Job:
Set down each entry exactly as given; pictures should not appear in the copy.

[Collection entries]

────

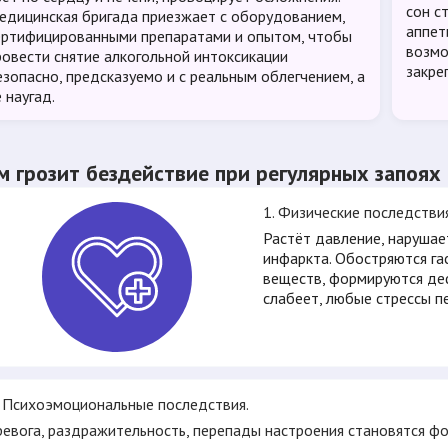
сон с
едицинская бригада приезжает с оборудованием,
аппет
ертифицированными препаратами и опытом, чтобы
возмо
ровести снятие алкогольной интоксикации
закре
езопасно, предсказуемо и с реальным облегчением, а
 наугад.
м грозит бездействие при регулярных запоях
1. Физические последстви
Растёт давление, нарушает
инфаркта. Обостряются гас
веществ, формируются де
слабеет, любые стрессы п
. Психоэмоциональные последствия.
ревога, раздражительность, перепады настроения становятся фо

────

Result for this exercise:
сон с
едицинская бригада приезжает с оборудованием,
аппет
ертифицированными препаратами и опытом, чтобы
возмо
ровести снятие алкогольной интоксикации
закре
езопасно, предсказуемо и с реальным облегчением, а
 наугад.
м грозит бездействие при регулярных запоях
1. Физические последстви
Растёт давление, нарушает
инфаркта. Обостряются гас
веществ, формируются де
слабеет, любые стрессы п
. Психоэмоциональные последствия.
ревога, раздражительность, перепады настроения становятся фо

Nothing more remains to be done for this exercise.